Swim team practices at Babson

Sue McNatt, who is also new in her role as girls cross country head coach, said they have a roster of 42 runners, with more to come as students trickle in from other sports where they may have been cut. This allows her the chance to give runners rest days, especially in weeks where two meets are scheduled. “My goal is to keep everybody healthy, and if they’re healthy they can train and naturally get faster and be stronger and be cohesive as a team,” she said. “We’re coming in healthy and that’s really good.” McNatt said the team has great depth, including a number of juniors who ran track and are really strong. 

Boys cross country team warms up for practice

The boys cross country team also continues to grow as athletes come over from other teams. Coach Chris Van Cott said they are still getting to know one another, forming good habits in practice and learning drills and strength exercises. “We have great senior leadership, especially from our captains,” said Van Cott. “There’s also a lot of enthusiasm amongst the younger guys. We’re fortunate to have a really positive vibe on the team.” His goal is to maintain or improve on last year’s 6-3 record. “That said, the Bay State Conference is arguably the deepest and most competitive league in the state, so it’s never easy.”

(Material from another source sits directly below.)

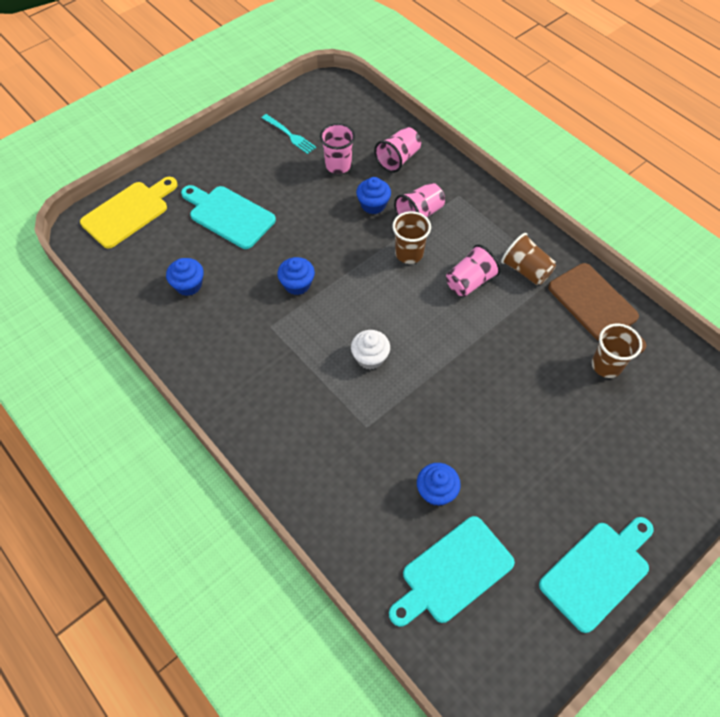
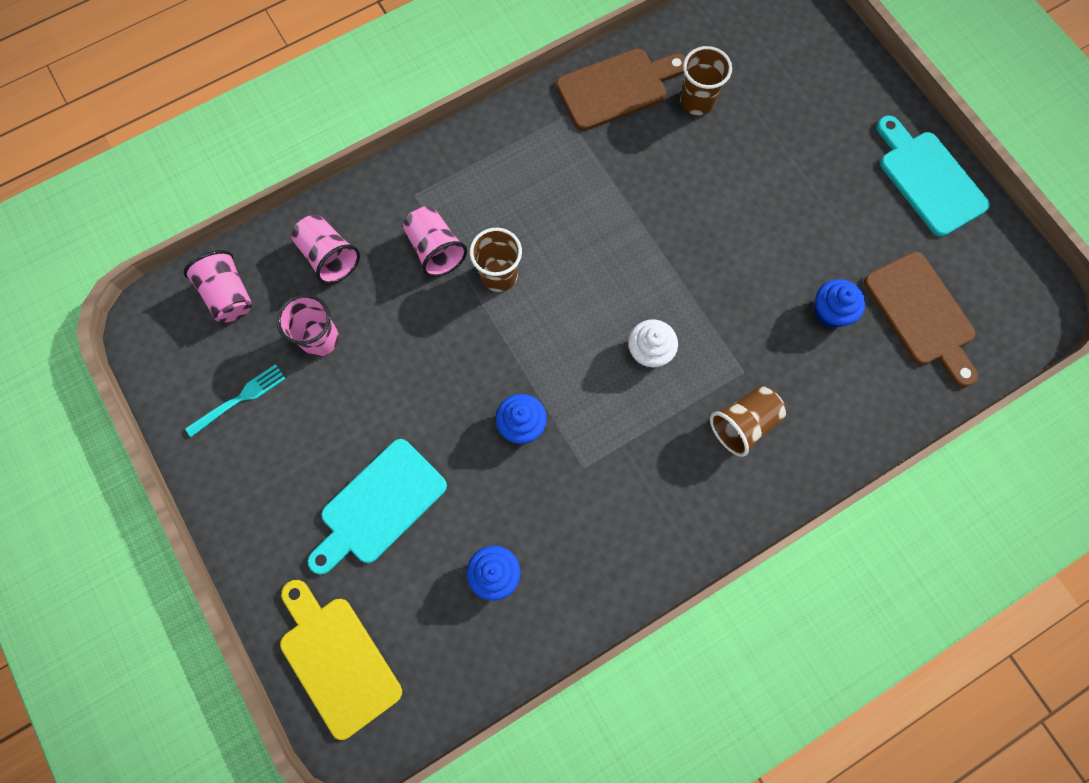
camera: 80 degrees left, 15 degrees up
blue cupcake [356,177,391,214] -> none
turquoise cutting board [389,516,515,627] -> brown cutting board [864,252,978,387]
pink cup [446,244,501,297] -> pink cup moved to [184,250,252,323]
brown cup [501,233,556,285] -> brown cup moved to [710,386,786,457]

After winning the state championship in 2019 and 2021 (with an interrupted season in 2020), varsity girls volleyball coach Courtney Chaloff is ready to take on another strong season. “We have some good talent coming back and some young talent coming in,” she said. “So there’s good balance.” She said it’s a very positive atmosphere, and she is very optimistic about the season. 

The field hockey team has 14 seniors returning from last year, giving them a strong roster of experienced players. Coach Stephanie Magni said they took a larger group of players this year knowing so many would be moving on after this season. “We want them to have time to practice and develop with these really strong kids,” she said. “We’ve got a lot of strong new sophomores, we’ve got some juniors.” But overall, she said, there are fewer new players than usual. In the second game of the season, the team will play Walpole, one of two powerhouses they will face this year. “We have a tough schedule,” she said. “We build our non-league schedule to play tough teams, so we have some good competition, but I think that’s only going to make us better.” 

The dance team and the cheerleading team have both been preparing for their performances at the upcoming football games. The cheerleaders spent full days working on skills and choreography. The dance team finished learning the routine they will perform at all the home football and soccer games during the halftime show. The dance team will soon be focused on their upcoming state championship. This year they will be competing in two categories, the pom routine and the jazz routine. “It’s a really hard-working group of kids,” said coach Jessica Arruda. “They’re hungry for the competition. We’re trying to add in new skills and tricks we haven’t done before because they really want to win.”

Sailing and Unified Basketball, also fall sports, will be starting in the upcoming weeks as well. Needham has one of the larger unified basketball programs in the league with a full slate of games. Madden said they try to provide the same experience as any other varsity program. “The coaches are vested. We partner with the athletes we have, ensuring that it’s also a positive athletic experience,” he said.

Madden is excited for the season to get underway, and said they are fortunate to have a good group of coaches to lead students. “The kids in this town should feel lucky about the coaching staff they have, the facilities they have and the support they have through the town,” he said. “There’s a place for everybody.” 

Needham High School offers 12 varsity sports and three club sports, many with freshman, JV and varsity options. Football and Cross-Country are the only two that don’t cut players.